Hawkish Carney hides Brexit fears

Mark Carney the Governor the Bank of England must have been a relieved man following his press conference yesterday. He has managed to convince traders that the Bank of England will embark on a series of rate hike that will be faster and larger than had been expected. This may not, of course, be nonsense but Carney’s other magic trick was to manage to completely avoid the “elephant in the room” in the shape of Brexit.

The rise in Sterling over the past few months has not apparently had any major effect on inflation. This is odd given that Sterling’s precipitous fall following the Brexit referendum in June 2016 was the main reason for inflation rising to a peak of 3.2% since.

Sterling had “one hell of a day” yesterday, rising and falling very fast and aggressively but ranges were kept in check by ample liquidity. The flight to safety engendered by the continuation of the equity market correction drove Sterling lower later in the day. Next week’s inflation data in the UK will make interesting reading as the market comes to terms with a new, more hawkish, Bank of England.
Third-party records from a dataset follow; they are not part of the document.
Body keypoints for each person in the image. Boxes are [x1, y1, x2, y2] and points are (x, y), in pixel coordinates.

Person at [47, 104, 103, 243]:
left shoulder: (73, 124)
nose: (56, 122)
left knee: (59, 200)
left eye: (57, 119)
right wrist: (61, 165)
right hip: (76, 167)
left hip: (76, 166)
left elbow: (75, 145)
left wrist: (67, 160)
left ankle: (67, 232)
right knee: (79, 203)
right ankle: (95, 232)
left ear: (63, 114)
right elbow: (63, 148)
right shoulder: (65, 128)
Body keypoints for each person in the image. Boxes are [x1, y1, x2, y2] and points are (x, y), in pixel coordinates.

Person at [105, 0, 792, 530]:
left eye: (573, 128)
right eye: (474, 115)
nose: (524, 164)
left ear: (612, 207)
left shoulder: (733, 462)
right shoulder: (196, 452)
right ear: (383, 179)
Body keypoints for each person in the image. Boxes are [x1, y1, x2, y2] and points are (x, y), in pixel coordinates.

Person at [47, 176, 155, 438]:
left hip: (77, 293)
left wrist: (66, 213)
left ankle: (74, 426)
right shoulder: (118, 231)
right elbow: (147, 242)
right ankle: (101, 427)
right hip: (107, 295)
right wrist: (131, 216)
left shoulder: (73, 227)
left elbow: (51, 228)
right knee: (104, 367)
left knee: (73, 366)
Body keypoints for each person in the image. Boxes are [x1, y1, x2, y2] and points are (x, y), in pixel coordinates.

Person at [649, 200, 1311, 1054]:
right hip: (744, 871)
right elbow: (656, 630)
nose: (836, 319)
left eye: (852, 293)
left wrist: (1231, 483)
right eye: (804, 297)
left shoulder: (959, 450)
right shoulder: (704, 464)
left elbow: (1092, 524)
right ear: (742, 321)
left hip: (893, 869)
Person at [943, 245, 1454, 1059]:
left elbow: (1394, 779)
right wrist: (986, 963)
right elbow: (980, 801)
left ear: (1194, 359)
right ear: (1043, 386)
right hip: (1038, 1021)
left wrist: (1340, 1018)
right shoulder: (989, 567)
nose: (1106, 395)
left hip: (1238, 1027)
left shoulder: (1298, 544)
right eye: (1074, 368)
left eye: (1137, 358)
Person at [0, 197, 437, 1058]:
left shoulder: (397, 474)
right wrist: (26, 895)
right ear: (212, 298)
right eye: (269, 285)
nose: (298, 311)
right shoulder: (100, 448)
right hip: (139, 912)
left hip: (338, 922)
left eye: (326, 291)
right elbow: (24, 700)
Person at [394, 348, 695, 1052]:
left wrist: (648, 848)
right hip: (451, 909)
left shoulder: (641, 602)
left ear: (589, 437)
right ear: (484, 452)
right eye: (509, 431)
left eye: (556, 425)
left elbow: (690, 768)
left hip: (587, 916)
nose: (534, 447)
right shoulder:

Draghi content to remain in the shadows.

The major, yet unlikely beneficiary of the recent turmoil in equity markets has been the ECB who have been vindicated in their lack of action over monetary policy fearing driving an already buoyant common currency even higher.

Draghi managed to avoid the subject of the Asset Purchase Scheme completely at his latest press conference and with the Euro trading at 1.2270 he can breathe a sigh of relief that the Euro wasn’t three or four big figures higher following any hawkish comment.

The ECB which will see the release of Eurozone wide Q4 GDP data released next week is content to remain in the shadows of global economic policy as it strives to ensure reliable self-sustaining growth across the entire region.

Germany however may want to “call out” the ECB next week depending on just how out of hand inflation has become as it releases it CPI data on Wednesday. There may be no love lost between BUBA and the ECB on Valentine’s day!

The agreement on the Grand Coalition in Germany means that the Germans can return to the head of the EU table following a prolonged absence which has allowed French President Emmanuel Macron to promote his agenda for greater unity.

Dollar index recovery continues

Despite the market searching for safe haven in the JPY and CHF, traders were happy to buy dollars yesterday despite the correction ion equity markets starting again. With the Dow Jones Industrial Average losing another 3.75% yesterday the dollar index rose to a high of 90.57 before falling back to close virtually unchanged.

The outlook for interest rate hikes in the U.S. is still unclear as new Fed Chair Jerome Powell is yet to make a major speech since his low-key swearing-in.

The Fed remains in a three-hike strategy for 2018 matching the strategy for the twelve months to December. The strong versus weak dollar discussion has been kicked down the road for now although any further signs of currency manipulation from Asian countries will draw the ire of President Trump.

The explosive nature of 2018 so far has brought opportunity to traders to make money if risk and money management techniques continue to be observed. Volatility within tight ranges is the trader’s utopia. It is likely that further volatility will be several drivers remain in focus, in particular; Brexit, equity markets, the Fed Funds rate and an Italian election for good measure.